In other words the little bastards are put into the same classes where other kids (and the teachers) are trying to make the best of things. I think we agree on principles if not on terminology.
That isn’t what I was suggesting. The idea that we are all ultimately responsible for our own actions, and for the consequences that arise from them, needs to be inculcated at an early age, and the idea needs to be backed up with actions. This is the underpinning of any Free society.
Bad parents who raise bad children should be hit with the full consequences of their decisions: their children will be denied mainstream education and moved to special schools, and they will foot the bill, from their social-security payments if necessary. Teenagers who end up in jail for shoplifting or GBH or whatever should pay every last cent of the costs incurred by their prosecution, imprisonment, and victim compensation.
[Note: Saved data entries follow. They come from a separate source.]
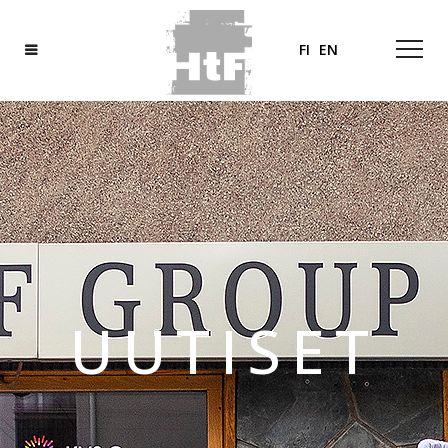
FI
EN
UUTISET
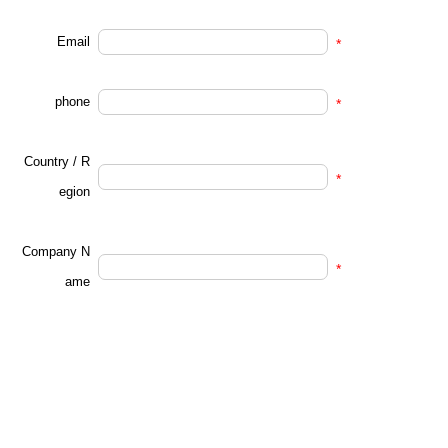
Email
*
phone
*
Country / R
*
egion
Company N
*
ame
Demand not
*
e
submit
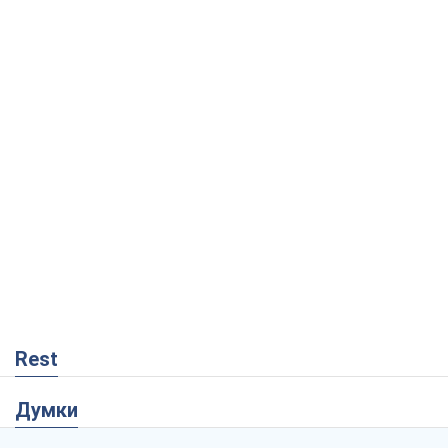
Rest
Думки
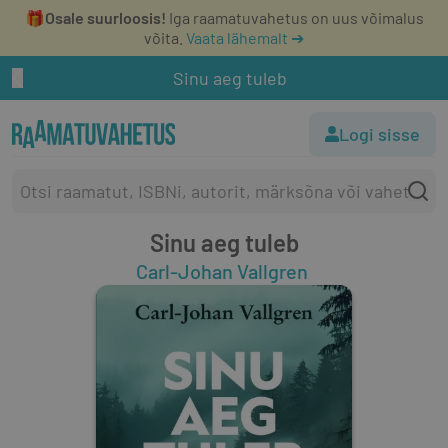
🎁
Osale suurloosis!
Iga raamatuvahetus on uus võimalus
võita.
Vaata lähemalt ➔
Sinu aeg tuleb
Logi sisse
Sinu aeg tuleb
Carl-Johan Vallgren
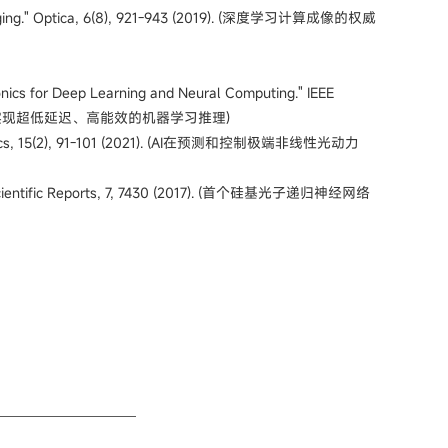
ing."
Optica, 6(8), 921-943 (2019). (深度学习计算成像的权威
hotonics for Deep Learning and Neural Computing." IEEE
 (利用光子神经网络实现超低延迟、高能效的机器学习推理)
re Photonics, 15(2), 91-101 (2021). (AI在预测和控制极端非线性光动力
ientific Reports, 7, 7430 (2017). (首个硅基光子递归神经网络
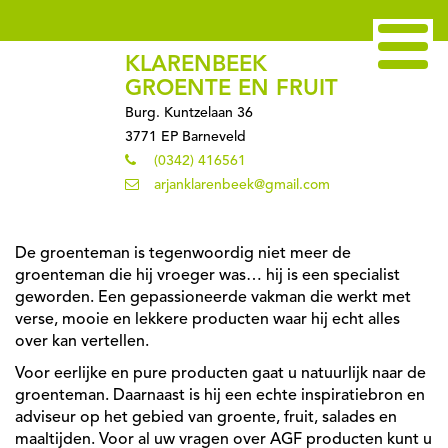
KLARENBEEK
GROENTE EN FRUIT
Burg. Kuntzelaan 36
3771 EP Barneveld
(0342) 416561
arjanklarenbeek@gmail.com
De groenteman is tegenwoordig niet meer de
groenteman die hij vroeger was… hij is een specialist
geworden. Een gepassioneerde vakman die werkt met
verse, mooie en lekkere producten waar hij echt alles
over kan vertellen.
Voor eerlijke en pure producten gaat u natuurlijk naar de
groenteman. Daarnaast is hij een echte inspiratiebron en
adviseur op het gebied van groente, fruit, salades en
maaltijden. Voor al uw vragen over AGF producten kunt u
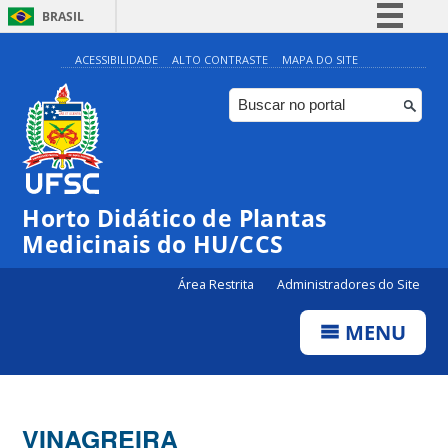
BRASIL
Simplifique!
ACESSIBILIDADE
ALTO CONTRASTE
MAPA DO SITE
Comunica BR
Participe
Acesso à informação
Legislação
Horto Didático de Plantas
Canais
Medicinais do HU/CCS
Área Restrita
Administradores do Site
MENU
VINAGREIRA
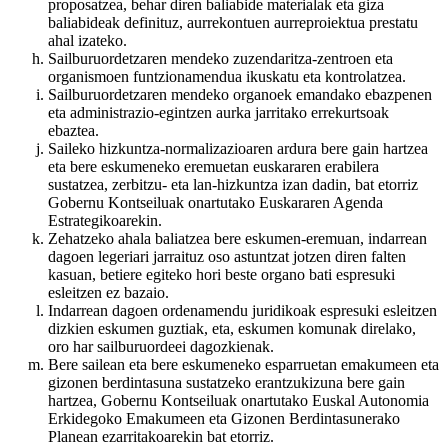
proposatzea, behar diren baliabide materialak eta giza
baliabideak definituz, aurrekontuen aurreproiektua prestatu
ahal izateko.
Sailburuordetzaren mendeko zuzendaritza-zentroen eta
organismoen funtzionamendua ikuskatu eta kontrolatzea.
Sailburuordetzaren mendeko organoek emandako ebazpenen
eta administrazio-egintzen aurka jarritako errekurtsoak
ebaztea.
Saileko hizkuntza-normalizazioaren ardura bere gain hartzea
eta bere eskumeneko eremuetan euskararen erabilera
sustatzea, zerbitzu- eta lan-hizkuntza izan dadin, bat etorriz
Gobernu Kontseiluak onartutako Euskararen Agenda
Estrategikoarekin.
Zehatzeko ahala baliatzea bere eskumen-eremuan, indarrean
dagoen legeriari jarraituz oso astuntzat jotzen diren falten
kasuan, betiere egiteko hori beste organo bati espresuki
esleitzen ez bazaio.
Indarrean dagoen ordenamendu juridikoak espresuki esleitzen
dizkien eskumen guztiak, eta, eskumen komunak direlako,
oro har sailburuordeei dagozkienak.
Bere sailean eta bere eskumeneko esparruetan emakumeen eta
gizonen berdintasuna sustatzeko erantzukizuna bere gain
hartzea, Gobernu Kontseiluak onartutako Euskal Autonomia
Erkidegoko Emakumeen eta Gizonen Berdintasunerako
Planean ezarritakoarekin bat etorriz.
If that put certain individuals into conditions of dire poverty, so be it. It shouldn’t take very long for others to realise that raising antisocial little brats, or becoming a career criminal, is a lot harder than making choices which are both personally rewarding and better for society.
At present, criminals are rewarded for being criminals, and bad parents are rewarded for being bad parents. All of them are patted on the head and told that it’s not their fault and that “society” (ie., the people who go to work to subsidize their lifestyle via taxes) is responsible. This needs to stop.
The counterpoint to that is that some people are so damaged that they have no idea what good parenting or good behaviour looks like. They’ve never seen it. Somewhere along the line they need to have access to resources that helps them sort themselves out. But it needs to be done voluntarily. You can’t herd the bottom-feeders into parenting classes run by be-bangled social workers who are most likely bad parents themselves, but you can try to get through to them that there is something self-destructive in their thought patterns and behaviour, and try to establish social structures that provide the missing memes.
In the UK at least, such things do exist - eg., social workers ‘embedded’ inside poor communities who teach proper parenting techniques in a very informal manner - but without any strong incentive for people to pay attention, they won’t. And they don’t.